(Toronto) « Elle a cette aura… Que vous le vouliez ou pas, vous êtes intimidée », a expliqué Belinda Bencic, mercredi, au sortir de sa victoire au 2e tour du tournoi de Toronto contre Serena Williams, légende du tennis qui vit ses dernières heures de joueuse.

Publié le 11 août
Agence France-Presse

« C’était plus que du tennis ce soir. Tout se résumait à Serena et à sa carrière. Donc c’était vraiment spécial de pouvoir être sur le court avec elle aujourd’hui encore. Et aussi pour moi, c’était beaucoup d’émotions », a déclaré la Suissesse, 12e mondiale, qui s’est imposée 6-2, 6-4.

« Jouer contre elle, bien sûr, c’est super sympa, mais aujourd’hui c’est un peu plus triste d’une certaine manière. Je ne veux pas qu’elle prenne sa retraite. Maintenant que c’est bientôt fini, j’ai l’impression que les gens, moi y compris, réalisent encore plus », a-t-elle ajouté.

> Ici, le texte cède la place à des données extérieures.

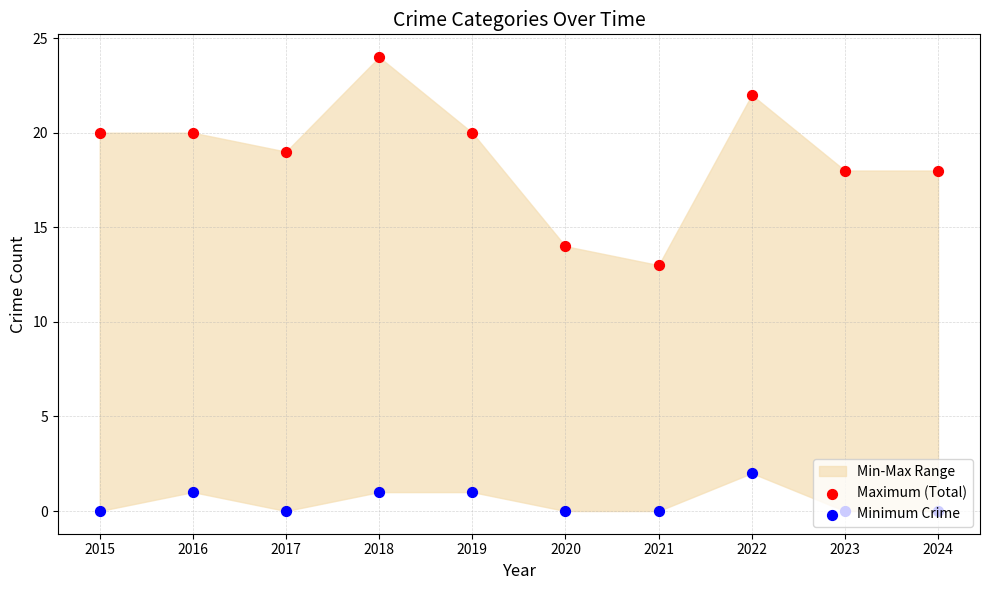

What is the total value across all series at 2016?

21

La veille, l’Américaine de 40 ans avait annoncé que « le compte à rebours est enclenché » s’agissant de sa retraite des courts, après 25 ans de carrière et 23 titres en Grand Chelem à son palmarès.

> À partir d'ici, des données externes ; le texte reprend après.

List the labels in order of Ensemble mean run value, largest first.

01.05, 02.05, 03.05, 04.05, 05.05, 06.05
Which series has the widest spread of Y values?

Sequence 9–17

Et depuis les hommages comme les réactions émues n’ont cessé d’affluer, au-delà du microcosme du tennis.

« Être sur le court contre elle aujourd’hui, c’était vraiment dur, je ne vais pas mentir. Comme si vous pouviez sentir sa présence partout. C’est Serena… c’est difficile de jouer contre elle, de mettre tout ça de côté et de juste se concentrer sur le match. J’avais l’impression de ne pas savoir comment jouer, de me sentir paralysée », a encore confié Bencic.

« Le public était comme incroyable avec elle ce soir. Je pense que les Internationaux des États-Unis seront encore plus spéciaux. Donc bonne chance à celles qui vont jouer contre elle », a conclu en rigolant la Suissesse à propos du Majeur new-yorkais (du 29 août au 11 septembre), que Serena a remporté à six reprises et qui pourrait bien être l’endroit tout désigné pour ses adieux.

Plus tôt, la no 1 mondiale Iga Swiatek avait également salué la « légende » Williams, après s’être qualifiée pour les 8es de finale.  

« Quand on voit son héritage, ne serait-ce qu’au niveau des chiffres, tout ce qu’elle a fait, sur et en dehors du terrain, la grande vedette qu’elle est, la femme d’affaires, mais aussi une mère parvenue ensuite à disputer quatre finales de Grand Chelem… C’est incroyable. Je pense que personne ne réussira à faire pareil », a dit la Polonaise.